Given information:

>>>>>

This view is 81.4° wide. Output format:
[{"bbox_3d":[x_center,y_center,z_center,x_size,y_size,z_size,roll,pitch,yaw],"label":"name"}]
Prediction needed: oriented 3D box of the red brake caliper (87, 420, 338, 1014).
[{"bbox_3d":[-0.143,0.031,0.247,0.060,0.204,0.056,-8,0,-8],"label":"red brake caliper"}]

<<<<<
>>>>>

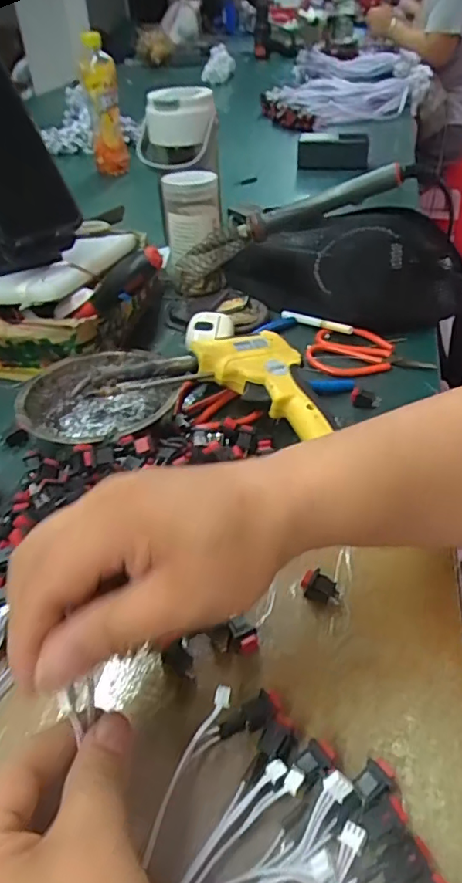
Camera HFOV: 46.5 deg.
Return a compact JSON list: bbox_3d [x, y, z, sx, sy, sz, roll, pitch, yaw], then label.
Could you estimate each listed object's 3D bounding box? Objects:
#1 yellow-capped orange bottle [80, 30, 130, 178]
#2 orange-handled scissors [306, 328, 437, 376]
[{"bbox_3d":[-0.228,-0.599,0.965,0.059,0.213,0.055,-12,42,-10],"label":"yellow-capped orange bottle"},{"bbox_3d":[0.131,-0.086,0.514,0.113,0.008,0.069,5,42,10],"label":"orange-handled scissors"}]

<<<<<

Copy each line in the entries above where the word "pitch" shows up.

Written solution:
[{"bbox_3d":[x_center,y_center,z_center,x_size,y_size,z_size,roll,pitch,yaw],"label":"name"}]
Return a compact JSON list: bbox_3d [x, y, z, sx, sy, sz, roll, pitch, yaw], then label.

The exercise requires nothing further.